— Task data —
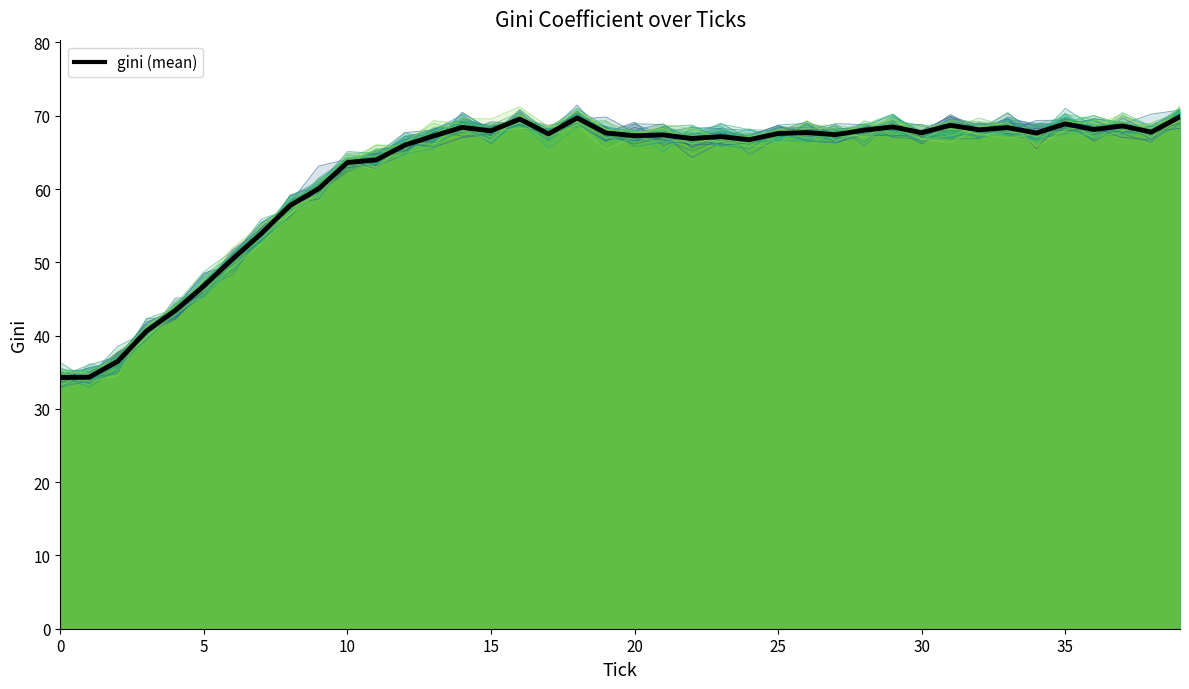

Which series has the largest total across all categories?

mean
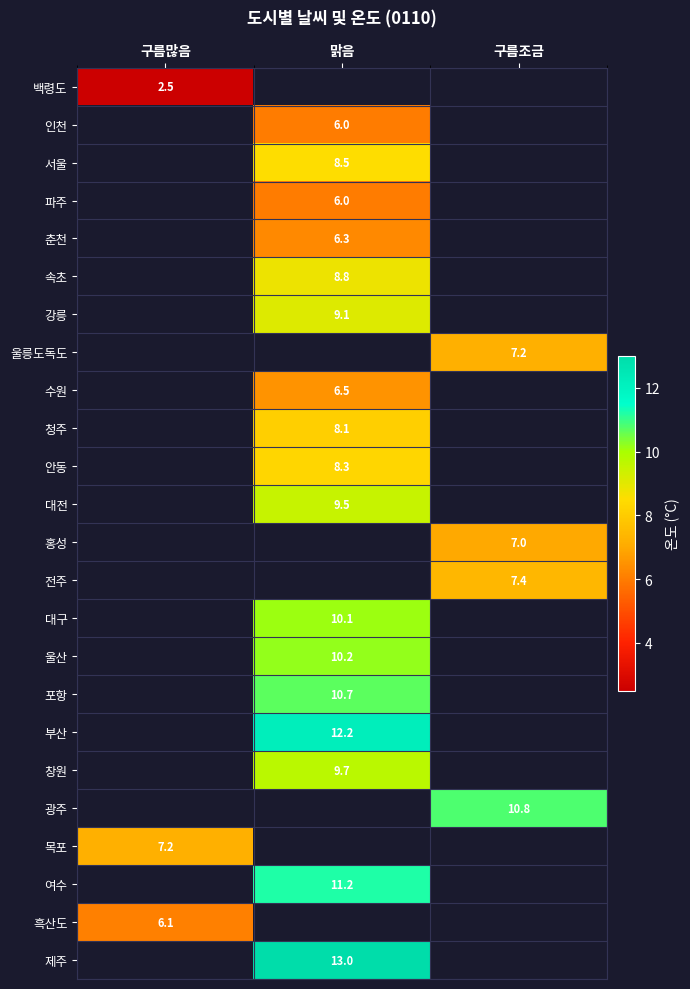

What is the smallest value displayed?

2.5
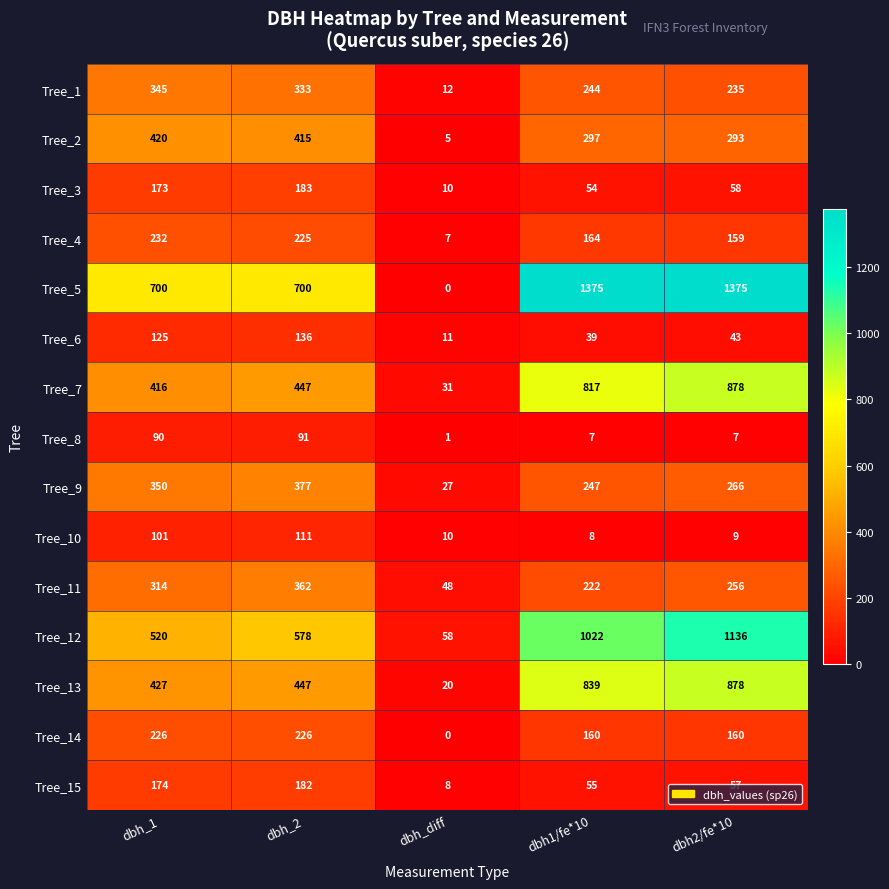

What is the total value across all series at dbh_2?

4813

— Problem requirements —
Please display every line of the material above that contains the word "series", copying each line in full. Treat uppercase and lowercase letters as different.

— Exercise result —
Which series has the largest total across all categories?
What is the total value across all series at dbh_2?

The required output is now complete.